Nu door het pensioenakkoord de AOW-gerechtigde leeftijd minder snel stijgt dan tot voorheen, doemt er een probleem op. “Het akkoord leidt ertoe dat de AOW op lagere leeftijd wordt toegekend dan de pensioenen worden verstrekt”, zegt Michel Hoes. “De pensioenleeftijd voor de fondsen is onder fiscale druk vorig jaar juist verschoven van 67 naar 68 jaar. Daardoor zullen werknemers bij eerder stoppen op hun vervroegde AOW leeftijd wel zes tot twaalf maanden opbouw missen. Hoe die periode van niet-opbouw moet worden opgevuld, is één van die details uit het akkoord waarvoor nog een oplossing moet worden gevonden. Los van wie al deze ontwikkelingen nog zal snappen”

Remmende groei

Of jongeren in deze tijden van war for talent vanwege een goede pensioenregeling voor een werkgever als VGZ zullen kiezen?

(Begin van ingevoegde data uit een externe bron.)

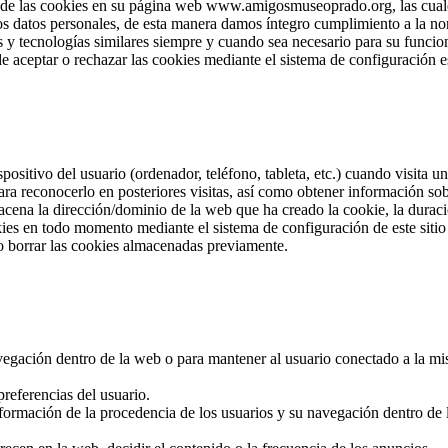
e las cookies en su página web www.amigosmuseoprado.org, las cuales 
los datos personales, de esta manera damos íntegro cumplimiento a la no
 y tecnologías similares siempre y cuando sea necesario para su funcion
e aceptar o rechazar las cookies mediante el sistema de configuración e
positivo del usuario (ordenador, teléfono, tableta, etc.) cuando visita
ra reconocerlo en posteriores visitas, así como obtener información so
cena la dirección/dominio de la web que ha creado la cookie, la duració
okies en todo momento mediante el sistema de configuración de este sit
o borrar las cookies almacenadas previamente.
navegación dentro de la web o para mantener al usuario conectado a la mi
referencias del usuario.
nformación de la procedencia de los usuarios y su navegación dentro de la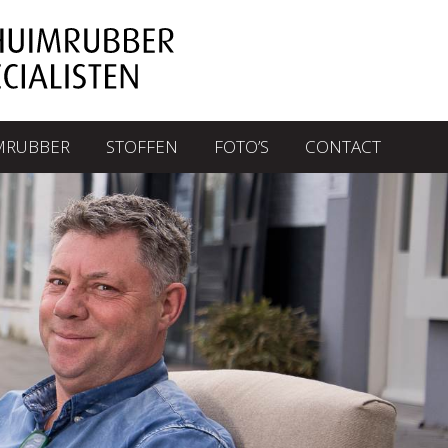
MRUBBER
STOFFEN
FOTO’S
CONTACT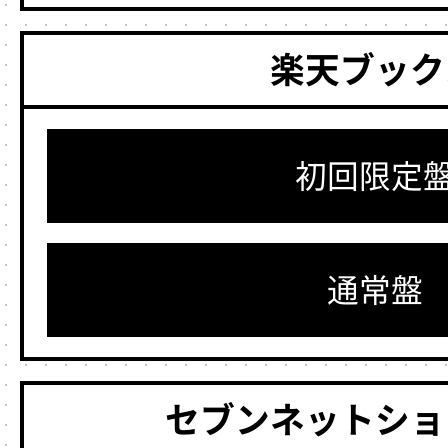
楽天ブック
初回限定
通常盤
セブンネットショ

Michel Hoes is realistisch: “Nee, echt niet. De belangstelling blijft beperkt. Als zorgverzekeraar zitten wij niet in een situatie van remmende groei door personeelsgebrek, zoals je in andere sectoren wel ziet. Maar we merken wel dat bepaalde specialistische functies als in IT, datagerichte functies en audit moeilijker te vervullen zijn. Een uitstekende pensioenregeling haalt jong talent dan echt niet over de streep, voor die groep zijn andere zaken veel belangrijker.”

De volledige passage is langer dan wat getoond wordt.